● Given records
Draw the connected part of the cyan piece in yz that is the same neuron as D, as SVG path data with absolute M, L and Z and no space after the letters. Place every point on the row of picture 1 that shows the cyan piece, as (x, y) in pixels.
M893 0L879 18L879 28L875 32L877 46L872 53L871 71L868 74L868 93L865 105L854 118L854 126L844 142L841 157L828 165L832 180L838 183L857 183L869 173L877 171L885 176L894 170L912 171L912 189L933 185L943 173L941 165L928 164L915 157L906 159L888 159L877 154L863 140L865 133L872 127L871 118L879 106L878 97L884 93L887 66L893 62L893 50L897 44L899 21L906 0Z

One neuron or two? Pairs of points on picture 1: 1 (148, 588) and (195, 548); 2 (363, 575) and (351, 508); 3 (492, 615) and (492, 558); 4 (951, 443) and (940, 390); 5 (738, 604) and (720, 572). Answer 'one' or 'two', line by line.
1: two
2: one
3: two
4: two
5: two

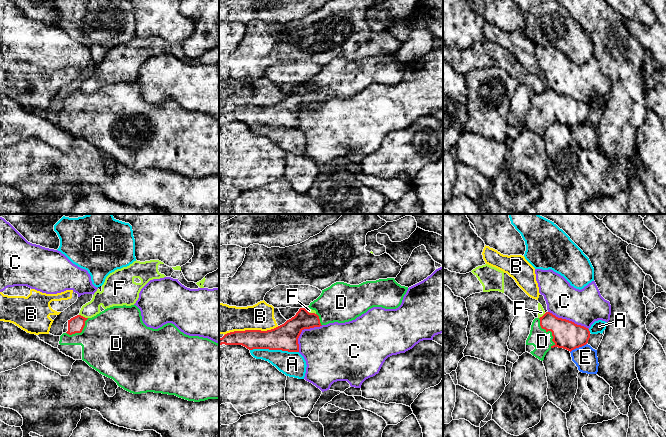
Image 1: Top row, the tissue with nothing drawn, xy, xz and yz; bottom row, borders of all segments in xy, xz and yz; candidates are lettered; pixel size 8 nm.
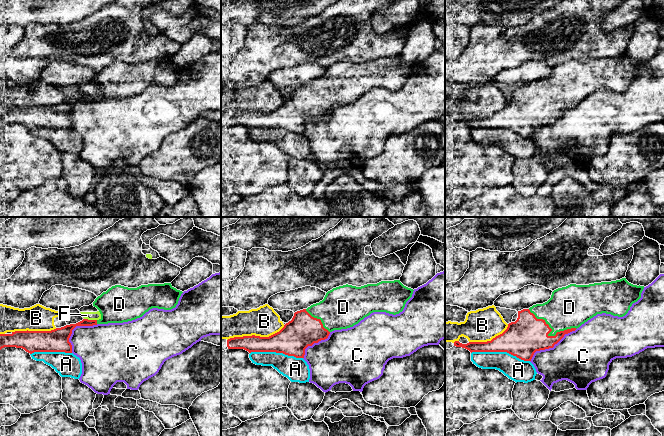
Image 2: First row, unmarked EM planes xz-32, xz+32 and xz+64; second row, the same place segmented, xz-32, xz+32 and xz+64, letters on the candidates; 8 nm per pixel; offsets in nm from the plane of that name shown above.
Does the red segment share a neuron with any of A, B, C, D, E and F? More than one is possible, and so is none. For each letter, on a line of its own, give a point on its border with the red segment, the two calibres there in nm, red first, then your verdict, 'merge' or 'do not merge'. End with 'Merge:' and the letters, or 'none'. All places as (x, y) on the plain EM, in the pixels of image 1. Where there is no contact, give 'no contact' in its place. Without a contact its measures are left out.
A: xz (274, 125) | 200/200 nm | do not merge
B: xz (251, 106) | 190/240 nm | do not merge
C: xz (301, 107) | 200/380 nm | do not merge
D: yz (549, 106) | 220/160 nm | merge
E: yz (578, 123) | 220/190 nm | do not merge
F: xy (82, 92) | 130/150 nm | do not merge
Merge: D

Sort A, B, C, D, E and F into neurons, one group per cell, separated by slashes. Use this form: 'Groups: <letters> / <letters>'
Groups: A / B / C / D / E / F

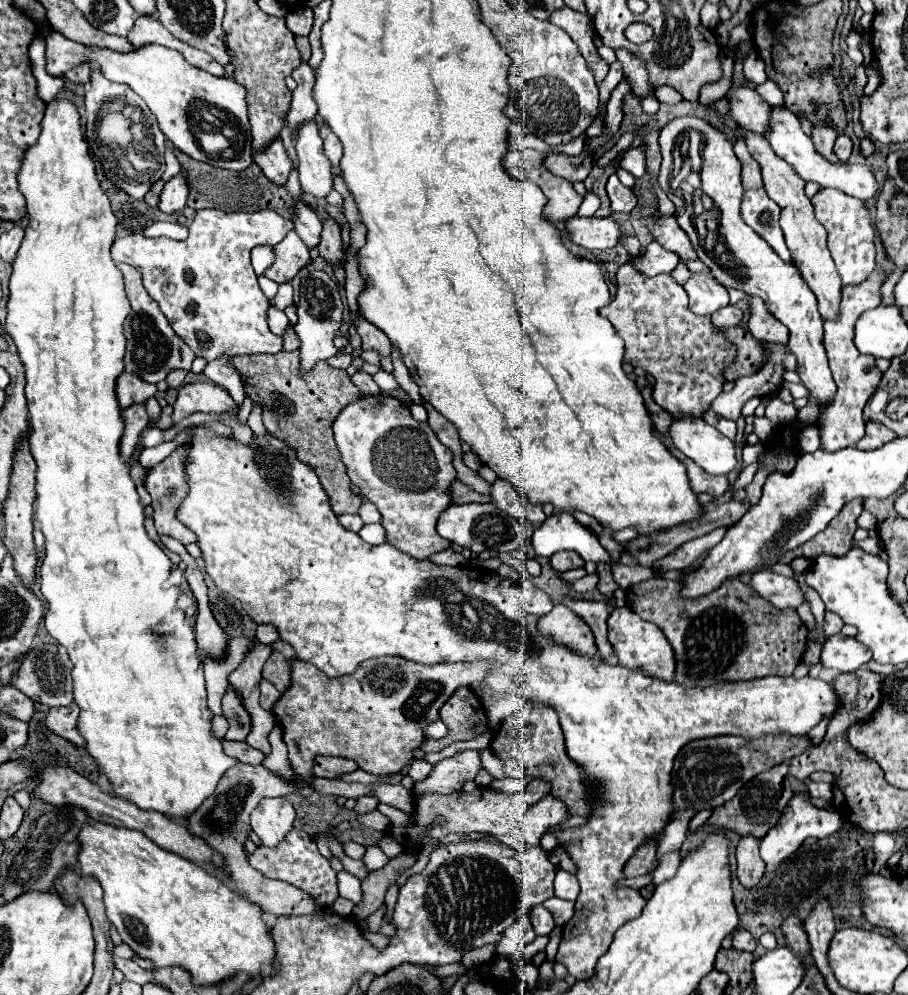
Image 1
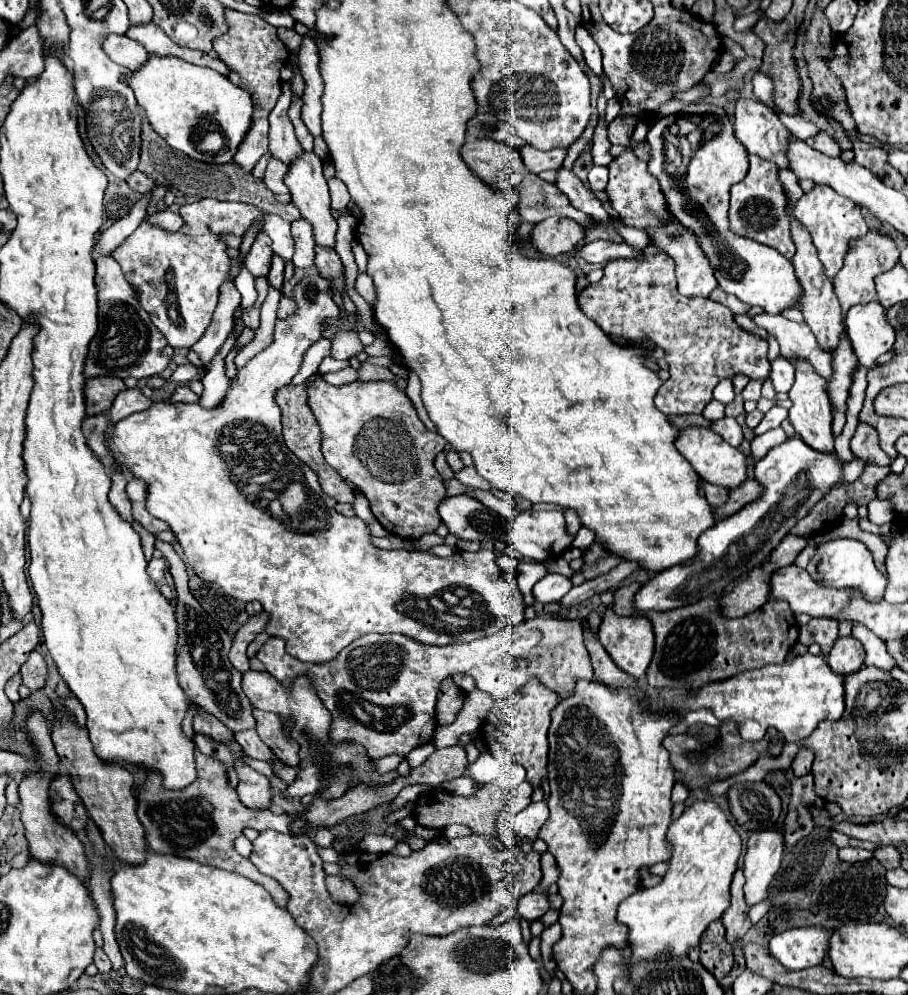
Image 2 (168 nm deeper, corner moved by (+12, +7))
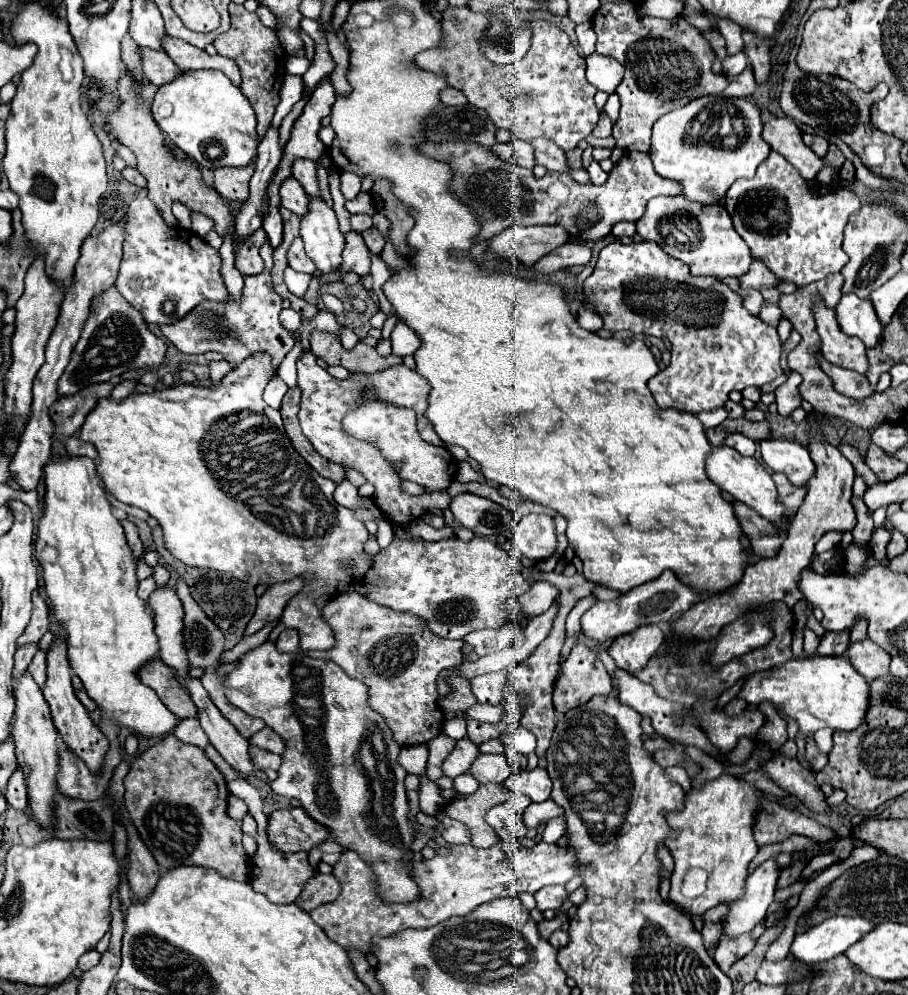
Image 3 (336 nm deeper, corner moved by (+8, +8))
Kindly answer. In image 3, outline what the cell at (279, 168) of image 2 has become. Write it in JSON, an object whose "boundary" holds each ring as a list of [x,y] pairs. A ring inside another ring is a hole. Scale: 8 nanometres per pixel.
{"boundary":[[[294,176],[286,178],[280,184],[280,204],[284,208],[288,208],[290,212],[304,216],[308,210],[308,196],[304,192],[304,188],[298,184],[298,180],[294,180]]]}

--

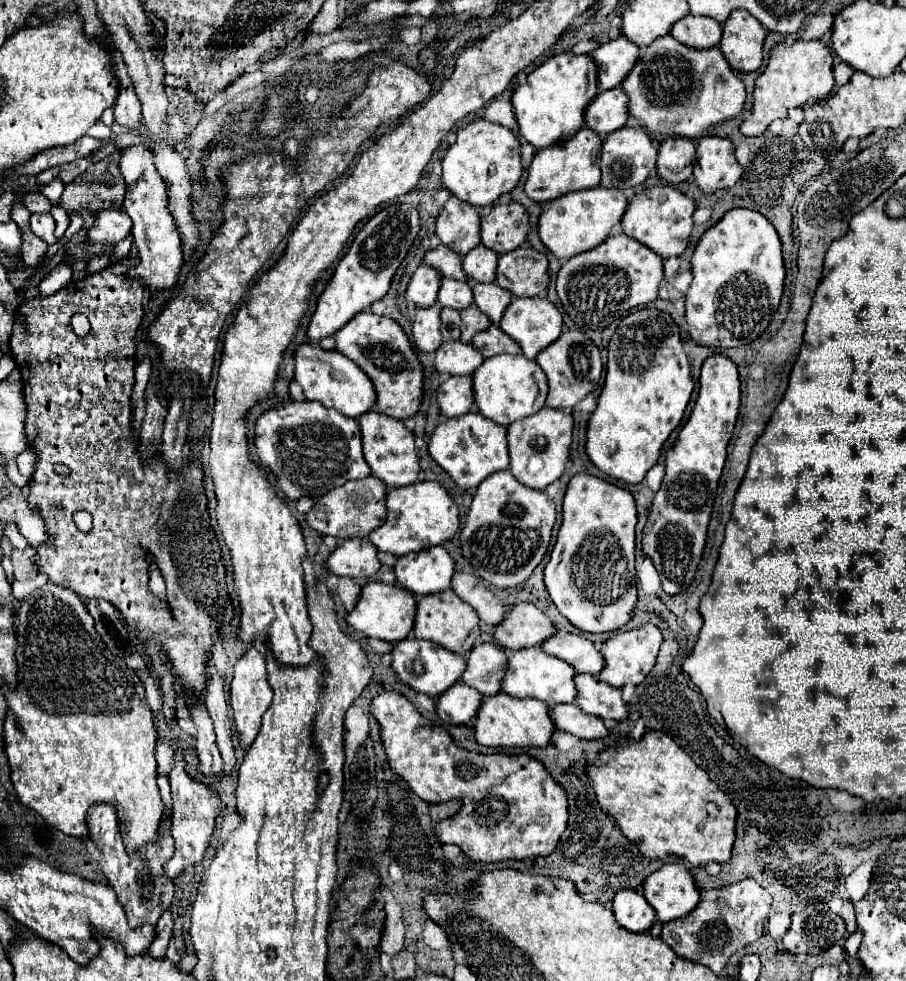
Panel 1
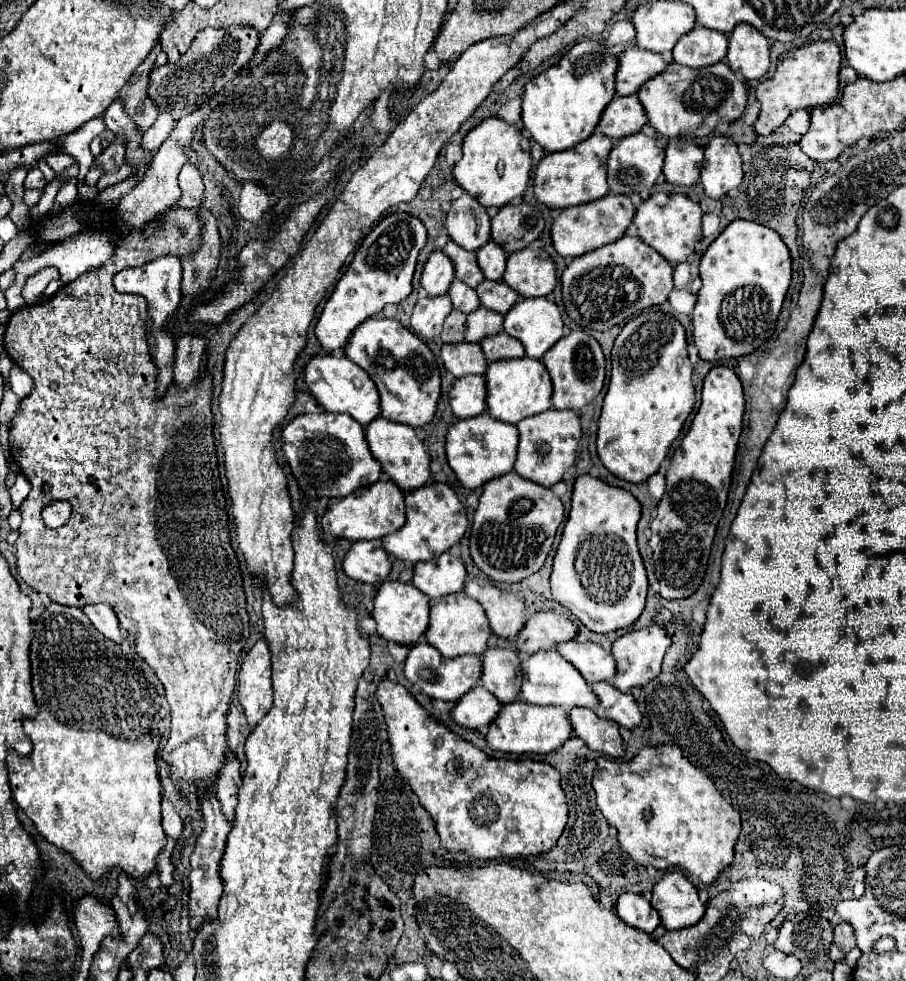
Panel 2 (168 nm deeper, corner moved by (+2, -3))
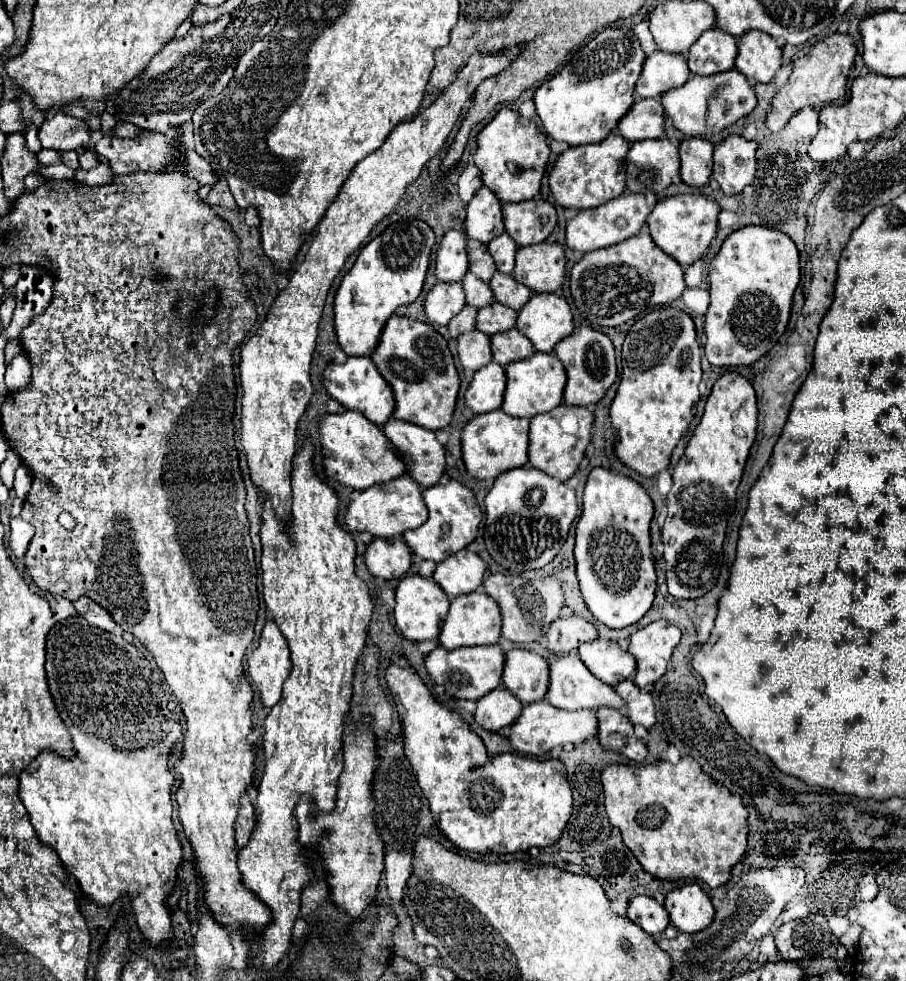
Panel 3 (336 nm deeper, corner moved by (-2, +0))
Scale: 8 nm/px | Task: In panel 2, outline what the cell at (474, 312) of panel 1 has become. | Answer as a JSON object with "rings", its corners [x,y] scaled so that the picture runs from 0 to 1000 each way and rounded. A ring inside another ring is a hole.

● Task statement
Find the word "candidates" in the records, and report each line that has it.

● Answer
Image 1: Top row, the tissue with nothing drawn, xy, xz and yz; bottom row, borders of all segments in xy, xz and yz; candidates are lettered; pixel size 8 nm.
Image 2: First row, unmarked EM planes xz-32, xz+32 and xz+64; second row, the same place segmented, xz-32, xz+32 and xz+64, letters on the candidates; 8 nm per pixel; offsets in nm from the plane of that name shown above.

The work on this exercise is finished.